Exercise prompt — Reproduce the records below word for word, starting with the line that contains "unsere jungen Tänzerinnen und" and continuing down through the final line of the records, with both of those lines included. Omit the pictures from your copy.

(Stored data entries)
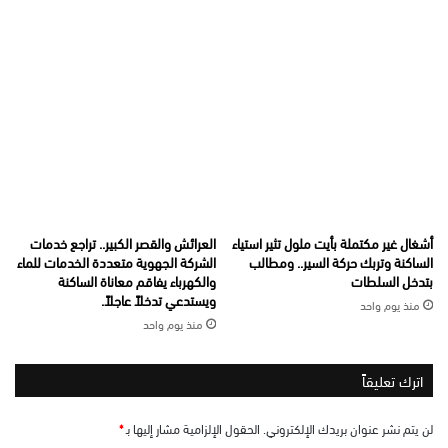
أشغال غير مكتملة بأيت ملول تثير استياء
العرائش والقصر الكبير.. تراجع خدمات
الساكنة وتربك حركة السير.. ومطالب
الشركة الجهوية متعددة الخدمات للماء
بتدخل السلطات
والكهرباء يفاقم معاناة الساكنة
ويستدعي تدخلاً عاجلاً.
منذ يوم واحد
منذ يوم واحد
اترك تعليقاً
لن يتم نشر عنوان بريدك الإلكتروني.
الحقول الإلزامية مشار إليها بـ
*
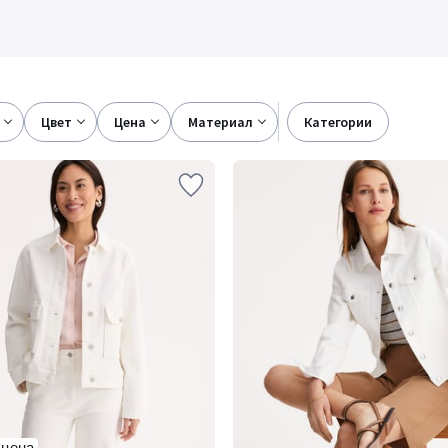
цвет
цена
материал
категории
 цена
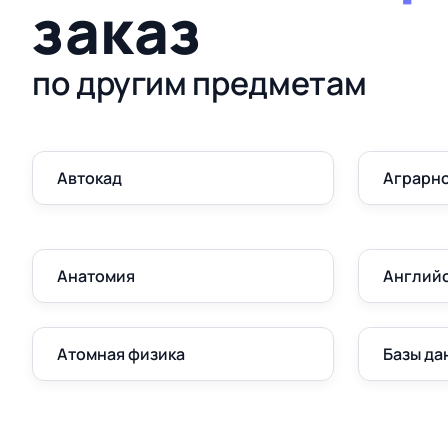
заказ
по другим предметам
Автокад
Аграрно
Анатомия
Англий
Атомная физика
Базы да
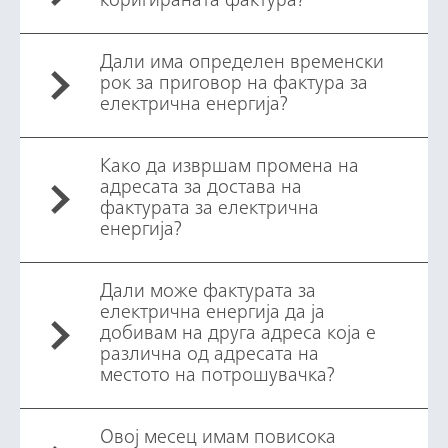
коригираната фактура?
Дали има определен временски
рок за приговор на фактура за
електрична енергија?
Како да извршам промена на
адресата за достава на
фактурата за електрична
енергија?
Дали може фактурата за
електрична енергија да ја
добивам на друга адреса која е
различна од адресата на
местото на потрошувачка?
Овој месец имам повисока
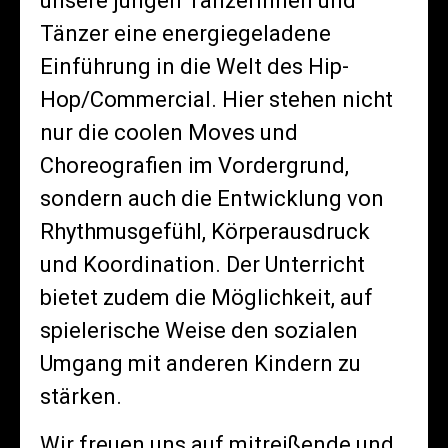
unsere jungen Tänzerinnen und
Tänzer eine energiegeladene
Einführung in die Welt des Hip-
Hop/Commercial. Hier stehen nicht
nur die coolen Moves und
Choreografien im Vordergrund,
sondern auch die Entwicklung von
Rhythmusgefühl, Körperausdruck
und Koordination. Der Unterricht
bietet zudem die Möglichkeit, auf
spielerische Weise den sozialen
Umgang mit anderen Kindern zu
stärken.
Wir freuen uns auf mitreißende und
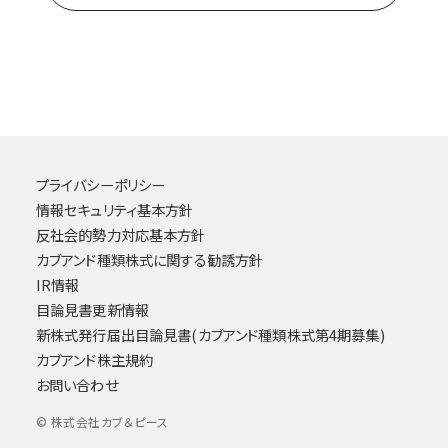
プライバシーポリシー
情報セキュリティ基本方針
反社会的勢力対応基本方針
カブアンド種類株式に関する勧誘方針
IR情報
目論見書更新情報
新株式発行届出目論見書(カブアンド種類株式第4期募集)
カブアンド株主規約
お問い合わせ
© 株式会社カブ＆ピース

Answer for the task —
unsere jungen Tänzerinnen und
Tänzer eine energiegeladene
Einführung in die Welt des Hip-
Hop/Commercial. Hier stehen nicht
nur die coolen Moves und
Choreografien im Vordergrund,
sondern auch die Entwicklung von
Rhythmusgefühl, Körperausdruck
und Koordination. Der Unterricht
bietet zudem die Möglichkeit, auf
spielerische Weise den sozialen
Umgang mit anderen Kindern zu
stärken.
Wir freuen uns auf mitreißende und
プライバシーポリシー
情報セキュリティ基本方針
反社会的勢力対応基本方針
カブアンド種類株式に関する勧誘方針
IR情報
目論見書更新情報
新株式発行届出目論見書(カブアンド種類株式第4期募集)
カブアンド株主規約
お問い合わせ
© 株式会社カブ＆ピース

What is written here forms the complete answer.